### [Problem to work on]
The required result is a copy of each line below in which "стартапа" appears.

### [Listed records]
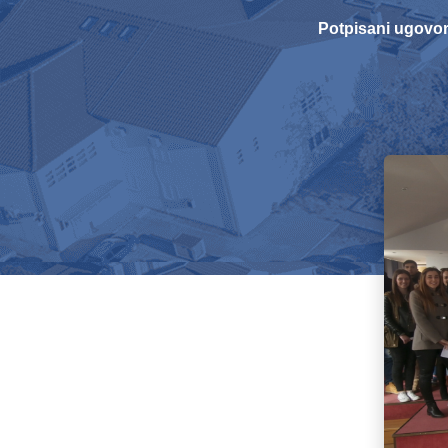
Potpisani ugovor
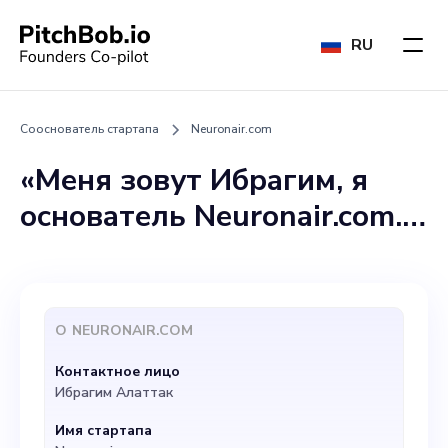
RU
Сооснователь стартапа
Neuronair.com
«Меня зовут Ибрагим, я
основатель Neuronair.com.
Мы создаем
революционную
платформу для решения
О
NEURONAIR.COM
проблемы высоких
Контактное лицо
расходов, связанных с
Ибрагим Алаттак
доставкой посылок и
Имя стартапа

### [Expected answer]
Сооснователь стартапа
Имя стартапа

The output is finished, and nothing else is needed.